Nanotechnology in the spacecraft in 77 years.
Nanomaterials have unique properties that can significantly improve various aspects of space technology and missions. Here are some thoughts on how nanomaterials can be used:
Lightweight and durable materials: Nanocomposites and nanocomposite materials have outstanding strength characteristics at low weight. Their use can reduce the mass of spacecraft, which will reduce the cost of rocket fuel and allow for more efficient delivery of cargo and astronauts into space.
Radiation protection: Nanomaterials can be used to create more effective protection systems against cosmic radiation. This is critically important for long missions off Earth, such as flights to Mars or even into interstellar space.

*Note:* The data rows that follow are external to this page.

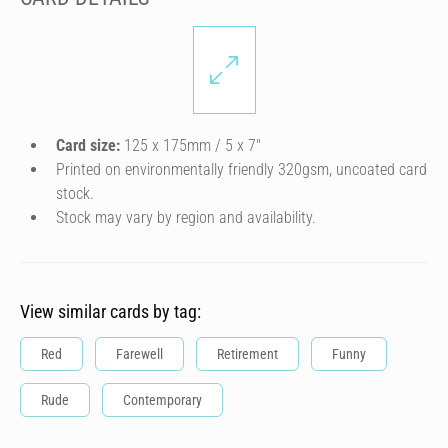
Card size:
125 x 175mm / 5 x 7″
Printed on environmentally friendly 320gsm, uncoated card
stock.
Stock may vary by region and availability.
View similar cards by tag:
Red
Farewell
Retirement
Funny
Rude
Contemporary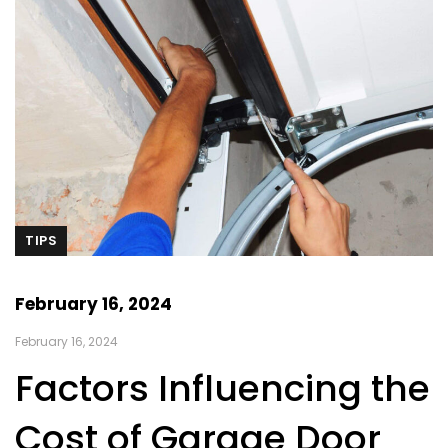
TIPS
February 16, 2024
February 16, 2024
Factors Influencing the
Cost of Garage Door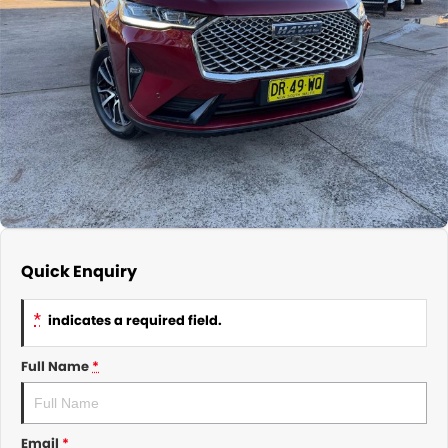
About Us
CONTACT US
TYREPLUS
News
Notlih Pool Stock
Gender Pay Equality Statement.
Quick Enquiry
*
indicates a required field.
Full Name
*
Email
*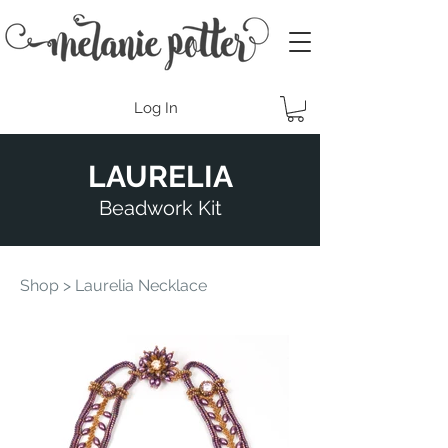
Log In
LAURELIA
Beadwork Kit
Shop
> Laurelia Necklace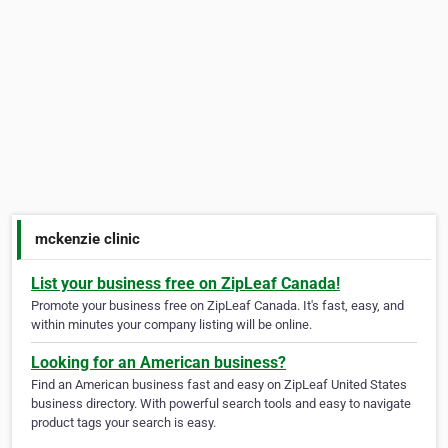
mckenzie clinic
List your business free on ZipLeaf Canada!
Promote your business free on ZipLeaf Canada. It's fast, easy, and
within minutes your company listing will be online.
Looking for an American business?
Find an American business fast and easy on ZipLeaf United States
business directory. With powerful search tools and easy to navigate
product tags your search is easy.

Smart Materials: Nanomaterials can be integrated into "smart" materials that are able to respond to changing conditions in space. For example, they can change their properties to adapt to extreme temperatures, the effects of space debris or solar radiation.

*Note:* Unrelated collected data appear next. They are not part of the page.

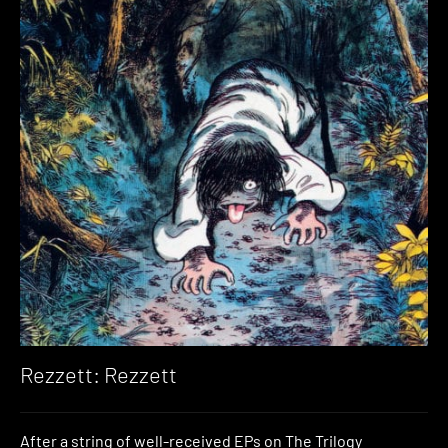
Rezzett: Rezzett
After a string of well-received EPs on The Trilogy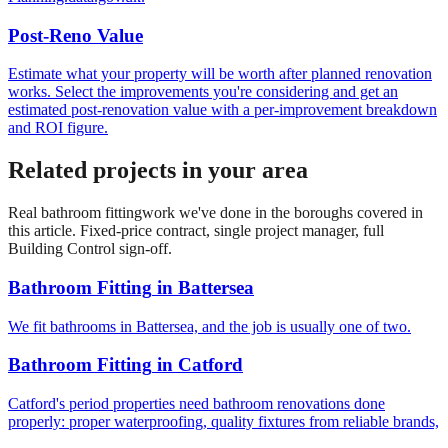
Post-Reno Value
Estimate what your property will be worth after planned renovation
works. Select the improvements you're considering and get an
estimated post-renovation value with a per-improvement breakdown
and ROI figure.
Related projects in your area
Real
bathroom fitting
work we've done in the boroughs covered in
this article. Fixed-price contract, single project manager, full
Building Control sign-off.
Bathroom Fitting
in
Battersea
We fit bathrooms in Battersea, and the job is usually one of two.
Bathroom Fitting
in
Catford
Catford's period properties need bathroom renovations done
properly: proper waterproofing, quality fixtures from reliable brands,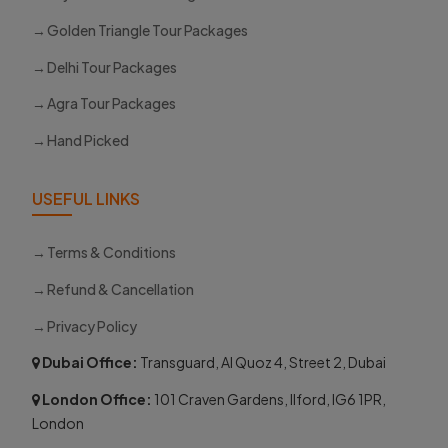
Golden Triangle Tour Packages
Delhi Tour Packages
Agra Tour Packages
Hand Picked
USEFUL LINKS
Terms & Conditions
Refund & Cancellation
Privacy Policy
Dubai Office:
Transguard, Al Quoz 4, Street 2, Dubai
London Office:
101 Craven Gardens, Ilford, IG6 1PR,
London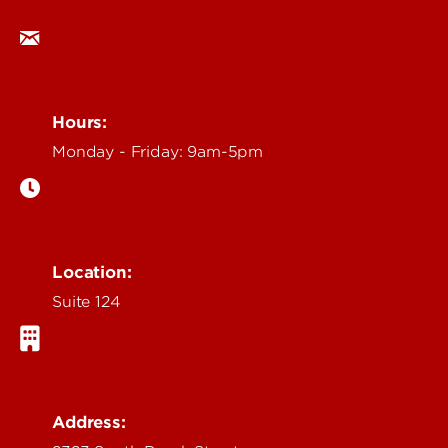
ocm@louisville.edu
Hours:
Monday - Friday: 9am-5pm
Location:
Suite 124
Address: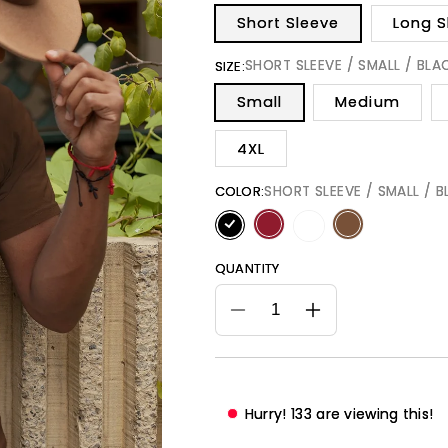
Short Sleeve
Long S
SHORT SLEEVE / SMALL / BLA
SIZE:
Small
Medium
4XL
SHORT SLEEVE / SMALL / 
COLOR:
QUANTITY
Decrease
Increase
quantity
quantity
for
for
Choc-
Choc-
Lit
Lit
Hurry!
128
are viewing this!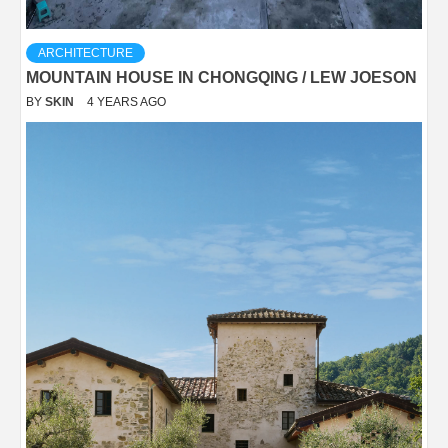
ARCHITECTURE
MOUNTAIN HOUSE IN CHONGQING / LEW JOESON
BY
SKIN
4 YEARS AGO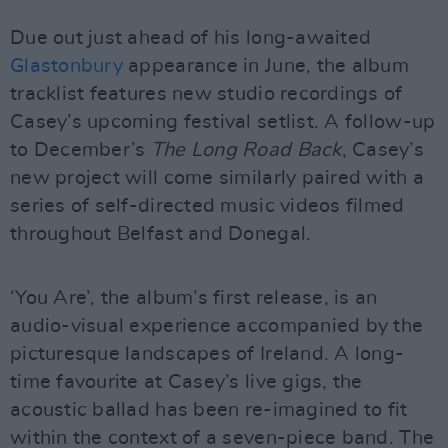
Due out just ahead of his long-awaited
Glastonbury
appearance in June, the album
tracklist features new studio recordings of
Casey’s upcoming festival setlist. A follow-up
to December’s
The Long Road Back
, Casey’s
new project will come similarly paired with a
series of self-directed music videos filmed
throughout Belfast and Donegal.
‘You Are’, the album’s first release, is an
audio-visual experience accompanied by the
picturesque landscapes of Ireland. A long-
time favourite at Casey’s live gigs, the
acoustic ballad has been re-imagined to fit
within the context of a seven-piece band. The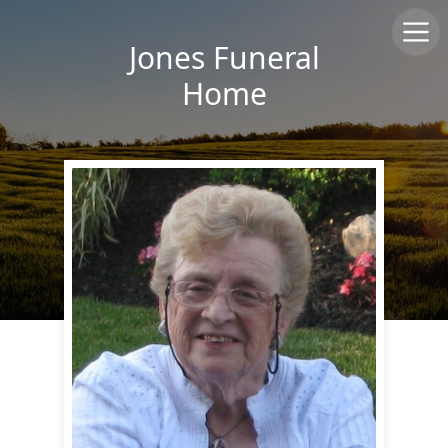
Jones Funeral
Home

Energy nanomaterials: Nanotechnology can be used to create more efficient solar panels, nuclear power sources and batteries. This will help provide spacecraft with longer and more reliable energy sources.
Microsystems and nanomotors: Nanomaterials can be used to create microsystems and nanomotors, which will allow ships to maneuver more accurately and efficiently.
Self-healing materials: Nanotechnology can help create materials that can repair themselves in case of damage, which will increase the reliability of spacecraft on long missions.
The fantastic ideas of space shipbuilding also offer unique solutions that can expand our capabilities and take us into a new era of space research activities. Let's look at a few of them in more detail.
• Antimatter in a spaceship:
Antimatter is a substance that is an antagonist of ordinary matter. The concept of using antimatter in spaceships is a science fiction plot, but it may become a reality in the future. Antimatter can provide a huge amount of energy and significantly increase the speed and efficiency of space flights.
• Interplanetary "sliding" spaceships:
The idea of ships capable of gliding between planets, like airplanes, is a fascinating line of research. These ships could use the atmospheres of planets and satellites as natural "draperies" to change the trajectory and achieve interplanetary goals.
• Starships:
Starships capable of reaching speeds close to the speed of light are one of the most ambitious ideas of space shipbuilding. This concept involves using the theory of relativity to shorten the travel time between the stars and explore distant worlds.
Conclusion
In discussing the prospects of space shipbuilding, we emphasized that this area of science and technology provides unique and exciting opportunities for future research and space missions. Science fiction concepts such as the use of antimatter in spaceships, interplanetary "gliding" spaceships and starships approaching the speed of light open up prospects that can take humanity into a new era of space exploration.
Antimatter, as a source of enormous energy, can significantly increase the efficiency of space flights. Interplanetary "gliding" ships can use the atmospheres of planets to plan interplanetary flights, which is an exciting area of research. Starships capable of approaching the speed of light open the door to exploring distant worlds in a much shorter time.
All these concepts provide the potential to expand our space research capabilities and open up new horizons for human expansion into space. Despite the fact that many of them remain in the field of science fiction at the moment, the rapid development of scientific knowledge and technology can turn these ideas into a future reality, changing our view of space shipbuilding and exploration of the universe.